** Opening RECORD SET block **

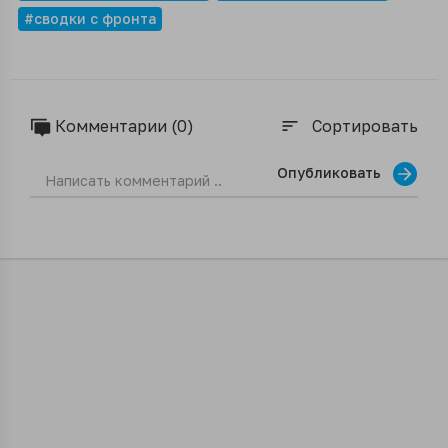
#сводки с фронта
Комментарии (0)
Сортировать
sort
Опубликовать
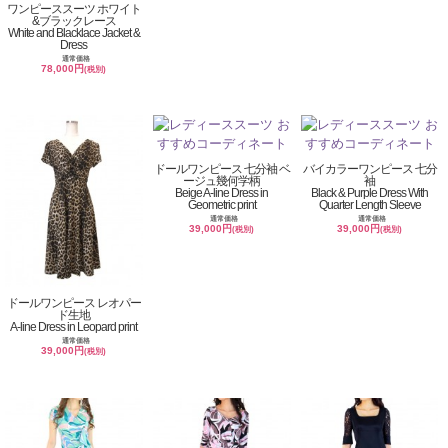
ワンピーススーツ ホワイト
&ブラックレース
White and Blacklace Jacket &
Dress
通常価格
78,000円
(税別)
ドールワンピース 七分袖 ベ
バイカラーワンピース 七分
ージュ幾何学柄
袖
Beige A-line Dress in
Black & Purple Dress With
Geometric print
Quarter Length Sleeve
通常価格
通常価格
39,000円
39,000円
(税別)
(税別)
ドールワンピース レオパー
ド生地
A-line Dress in Leopard print
通常価格
39,000円
(税別)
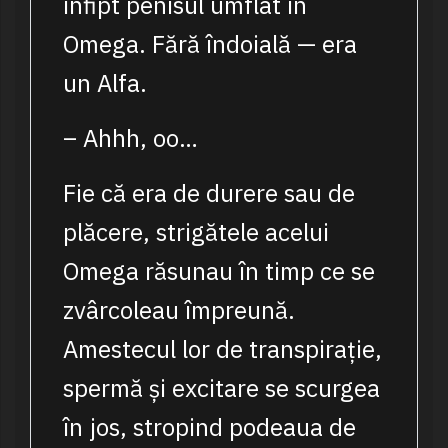
înfipt penisul umflat în
Omega. Fără îndoială — era
un Alfa.
– Ahhh, oo…
Fie că era de durere sau de
plăcere, strigătele acelui
Omega răsunau în timp ce se
zvârcoleau împreună.
Amestecul lor de transpirație,
spermă și excitare se scurgea
în jos, stropind podeaua de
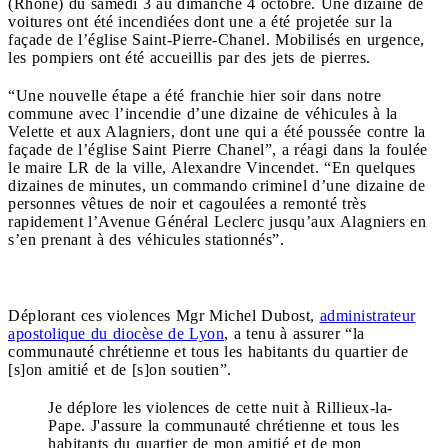
(Rhône) du samedi 3 au dimanche 4 octobre. Une dizaine de
voitures ont été incendiées dont une a été projetée sur la
façade de l’église Saint-Pierre-Chanel. Mobilisés en urgence,
les pompiers ont été accueillis par des jets de pierres.
“Une nouvelle étape a été franchie hier soir dans notre
commune avec l’incendie d’une dizaine de véhicules à la
Velette et aux Alagniers, dont une qui a été poussée contre la
façade de l’église Saint Pierre Chanel”, a réagi dans la foulée
le maire LR de la ville, Alexandre Vincendet. “En quelques
dizaines de minutes, un commando criminel d’une dizaine de
personnes vêtues de noir et cagoulées a remonté très
rapidement l’Avenue Général Leclerc jusqu’aux Alagniers en
s’en prenant à des véhicules stationnés”.
Déplorant ces violences Mgr Michel Dubost,
administrateur
apostolique du diocèse de Lyon
, a tenu à assurer “la
communauté chrétienne et tous les habitants du quartier de
[s]on amitié et de [s]on soutien”.
Je déplore les violences de cette nuit à Rillieux-la-
Pape. J'assure la communauté chrétienne et tous les
habitants du quartier de mon amitié et de mon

** Closing RECORD SET block **

WHAT THIS TASK INVOLVES>
Word for word, print the material above, but without its pictures.

OUTPUT FOR THIS EXERCISE>
#сводки с фронта
Комментарии (0)
Сортировать
sort
Опубликовать
ワンピーススーツ ホワイト
&ブラックレース
White and Blacklace Jacket &
Dress
通常価格
78,000円
(税別)
ドールワンピース 七分袖 ベ
バイカラーワンピース 七分
ージュ幾何学柄
袖
Beige A-line Dress in
Black & Purple Dress With
Geometric print
Quarter Length Sleeve
通常価格
通常価格
39,000円
39,000円
(税別)
(税別)
ドールワンピース レオパー
ド生地
A-line Dress in Leopard print
通常価格
39,000円
(税別)
înfipt penisul umflat în
Omega. Fără îndoială — era
un Alfa.
– Ahhh, oo…
Fie că era de durere sau de
plăcere, strigătele acelui
Omega răsunau în timp ce se
zvârcoleau împreună.
Amestecul lor de transpirație,
spermă și excitare se scurgea
în jos, stropind podeaua de
(Rhône) du samedi 3 au dimanche 4 octobre. Une dizaine de
voitures ont été incendiées dont une a été projetée sur la
façade de l’église Saint-Pierre-Chanel. Mobilisés en urgence,
les pompiers ont été accueillis par des jets de pierres.
“Une nouvelle étape a été franchie hier soir dans notre
commune avec l’incendie d’une dizaine de véhicules à la
Velette et aux Alagniers, dont une qui a été poussée contre la
façade de l’église Saint Pierre Chanel”, a réagi dans la foulée
le maire LR de la ville, Alexandre Vincendet. “En quelques
dizaines de minutes, un commando criminel d’une dizaine de
personnes vêtues de noir et cagoulées a remonté très
rapidement l’Avenue Général Leclerc jusqu’aux Alagniers en
s’en prenant à des véhicules stationnés”.
Déplorant ces violences Mgr Michel Dubost,
administrateur
apostolique du diocèse de Lyon
, a tenu à assurer “la
communauté chrétienne et tous les habitants du quartier de
[s]on amitié et de [s]on soutien”.
Je déplore les violences de cette nuit à Rillieux-la-
Pape. J'assure la communauté chrétienne et tous les
habitants du quartier de mon amitié et de mon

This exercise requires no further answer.